◆ DIRECTIONS FOR THIS TASK: Rewrite every entry below, substituting "upper-left" for "top-left" and changing nothing else.

◆ A block of data:
______________________________

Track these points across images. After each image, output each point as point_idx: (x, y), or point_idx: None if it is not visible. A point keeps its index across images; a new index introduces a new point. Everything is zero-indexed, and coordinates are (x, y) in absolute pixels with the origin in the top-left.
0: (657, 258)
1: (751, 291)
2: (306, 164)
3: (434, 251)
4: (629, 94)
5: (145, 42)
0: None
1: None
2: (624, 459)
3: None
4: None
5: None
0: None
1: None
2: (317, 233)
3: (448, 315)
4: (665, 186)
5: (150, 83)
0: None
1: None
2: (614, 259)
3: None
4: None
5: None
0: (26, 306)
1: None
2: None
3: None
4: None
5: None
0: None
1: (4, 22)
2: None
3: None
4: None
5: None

______________________________

◆ SOLVED EXERCISE:
Track these points across images. After each image, output each point as point_idx: (x, y), or point_idx: None if it is not visible. A point keeps its index across images; a new index introduces a new point. Everything is zero-indexed, and coordinates are (x, y) in absolute pixels with the origin in the upper-left.
0: (657, 258)
1: (751, 291)
2: (306, 164)
3: (434, 251)
4: (629, 94)
5: (145, 42)
0: None
1: None
2: (624, 459)
3: None
4: None
5: None
0: None
1: None
2: (317, 233)
3: (448, 315)
4: (665, 186)
5: (150, 83)
0: None
1: None
2: (614, 259)
3: None
4: None
5: None
0: (26, 306)
1: None
2: None
3: None
4: None
5: None
0: None
1: (4, 22)
2: None
3: None
4: None
5: None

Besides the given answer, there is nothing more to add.